Moreover, the AI inference hardware integrates the CPU into the GPU because it's really just a giant GPU. They're not getting some major advantage from that, they just know nobody is going to want to swap out the CPU on a system where the CPU is mostly irrelevant. If you wanted that level of inference performance on a normal PC which is used for other purposes where the CPU actually matters then you would drop the AI accelerator with the HBM or GDDR into a PCIe slot.

1 comments

LarsDu88 24 days ago

I think the long term trend is typically the high end technology of today will be the mid to low tier technology of the future.

If putting 1024 data pins all connected via a nanoscale manufactured silicon interposer right now seems complicated and expensive, that doesn't mean we won't see it in tomorrow's consumer devices. If anything we will be MORE likely to see this one day. Apple and other companies are gradually working towards moving AI models to be more local which means memory bandwidth has a real killer app use case right now. Witness Liquid AI and their partnership with Mercedes Benz to put 8B param LLM models into vehicles.

Both Desktop PCs and the CPU are becoming less and less relevant as we move further in the decade to be honest...

AnthonyMouse 23 days ago

> I think the long term trend is typically the high end technology of today will be the mid to low tier technology of the future.

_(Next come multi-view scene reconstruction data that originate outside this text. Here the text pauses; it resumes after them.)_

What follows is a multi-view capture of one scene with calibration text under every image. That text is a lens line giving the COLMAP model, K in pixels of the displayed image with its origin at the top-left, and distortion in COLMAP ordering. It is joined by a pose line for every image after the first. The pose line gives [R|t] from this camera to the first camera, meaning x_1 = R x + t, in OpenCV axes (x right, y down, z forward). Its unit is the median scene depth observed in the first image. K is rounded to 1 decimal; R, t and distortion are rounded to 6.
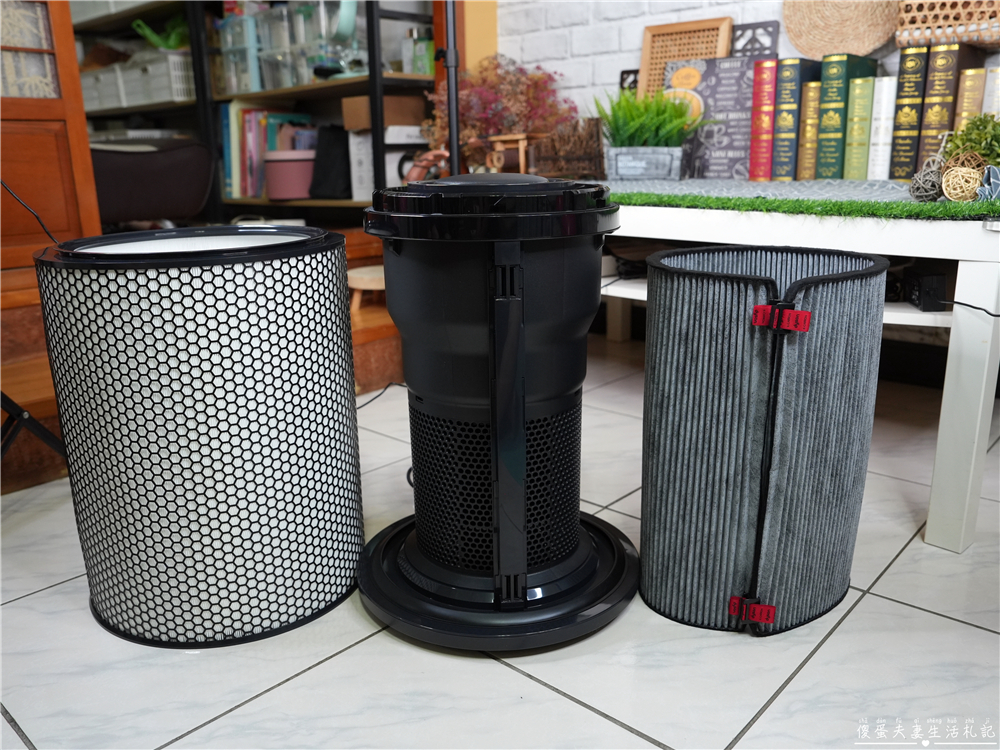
lens RADIAL K [[822.3, 0, 500.0], [0, 822.3, 375.0], [0, 0, 1]] dist [-0.095768, 0.102090]
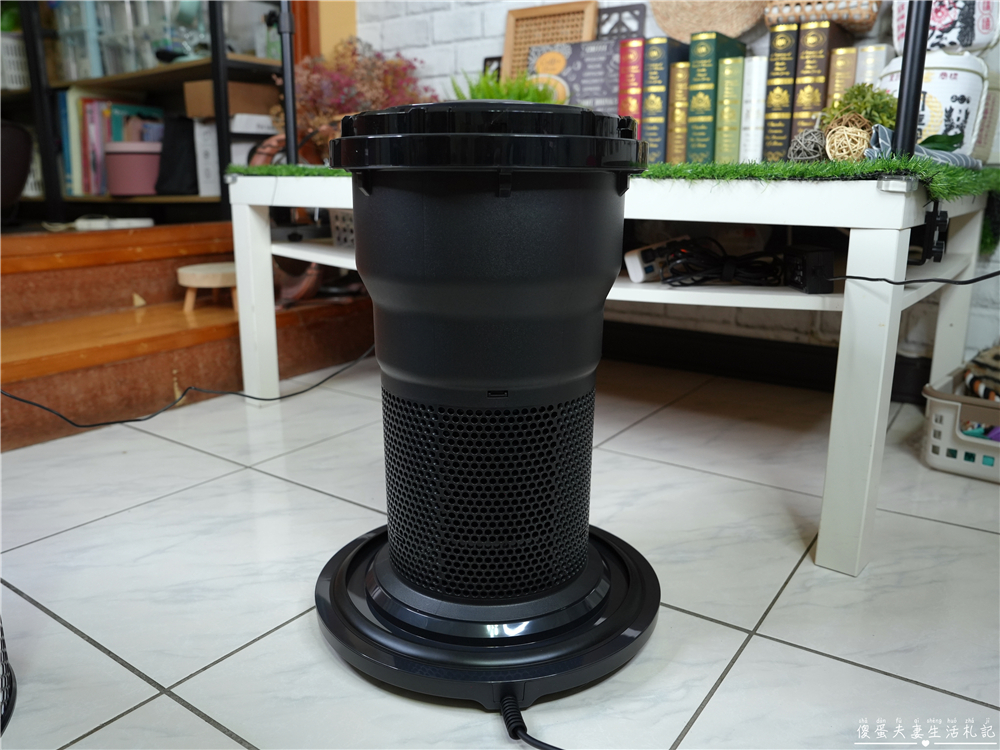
lens RADIAL K [[786.7, 0, 500.0], [0, 786.7, 375.0], [0, 0, 1]] dist [-0.096374, 0.090554]
pose [[0.991257, -0.010394, 0.131535, 0.055621], [0.012816, 0.999763, -0.017578, 0.010692], [-0.131321, 0.019110, 0.991156, 0.139775]]
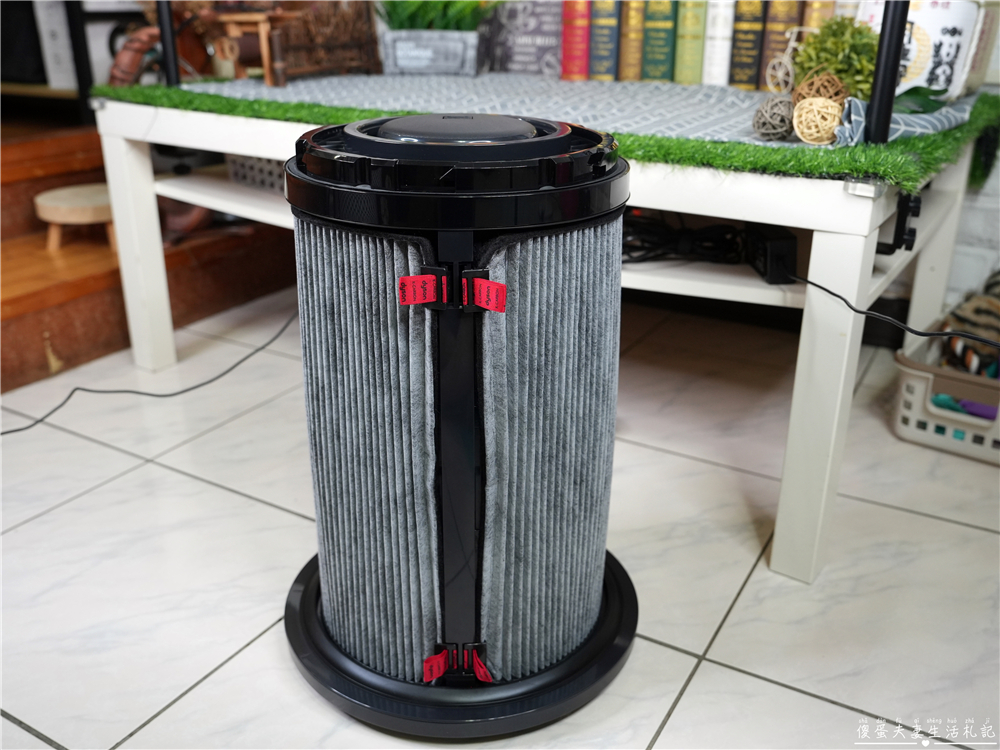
lens RADIAL K [[930.8, 0, 500.0], [0, 930.8, 375.0], [0, 0, 1]] dist [-0.063316, 0.120603]
pose [[0.977499, -0.056242, 0.203302, 0.049506], [0.030963, 0.991617, 0.125450, -0.069054], [-0.208654, -0.116332, 0.971046, 0.104388]]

The trend doesn't look like that. The PCI bus from 1992 had 124 pins. PCIe 5.0 x16 has 164 pins; x8 has even fewer pins than the slots from decades ago. Guess how many pins Thunderbolt has. DDR1 DIMMs from the year 2000 had 184 pins; DDR5 has 288. The number of pins goes up very slowly if at all, because it's one of the most expensive ways to increase performance, despite being effective.

Which is why the enterprise hardware has always done it and the consumer hardware hasn't.

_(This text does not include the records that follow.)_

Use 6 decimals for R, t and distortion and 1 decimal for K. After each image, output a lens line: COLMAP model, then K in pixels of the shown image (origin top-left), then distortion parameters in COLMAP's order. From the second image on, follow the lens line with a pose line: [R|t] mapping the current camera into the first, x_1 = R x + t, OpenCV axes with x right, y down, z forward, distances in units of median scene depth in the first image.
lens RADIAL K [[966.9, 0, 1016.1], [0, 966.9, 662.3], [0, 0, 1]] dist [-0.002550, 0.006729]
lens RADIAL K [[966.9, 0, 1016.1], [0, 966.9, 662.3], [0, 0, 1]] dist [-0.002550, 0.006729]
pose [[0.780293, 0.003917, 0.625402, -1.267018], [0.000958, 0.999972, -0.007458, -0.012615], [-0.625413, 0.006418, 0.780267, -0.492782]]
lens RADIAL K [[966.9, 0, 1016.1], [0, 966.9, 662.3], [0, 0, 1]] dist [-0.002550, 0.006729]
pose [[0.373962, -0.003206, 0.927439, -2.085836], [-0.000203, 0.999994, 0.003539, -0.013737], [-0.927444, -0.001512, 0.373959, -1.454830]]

> Apple and other companies are gradually working towards moving AI models to be more local which means memory bandwidth has a real killer app use case right now.

The real problem is that ordinary consumers don't want to pay for 128GB of GDDR or HBM, and if they did then you would attach it to the GPU rather than the CPU anyway.

What they might want is the less expensive ordinary DRAM with a wider bus, which is what Apple does, but then you're not using 1024 pins and have no need to solder it instead of using CAMM.

> Witness Liquid AI and their partnership with Mercedes Benz to put 8B param LLM models into vehicles.

8B param models don't need exotic hardware, those run on existing consumer GPUs.

> Both Desktop PCs and the CPU are becoming less and less relevant as we move further in the decade to be honest...

Less relevant to what? Making up for the inefficiency of bad JavaScript with fast hardware? Running the less parallelizable parts of PC games? Databases and other branchy server workloads? They're as relevant as ever to the things they've always been relevant to.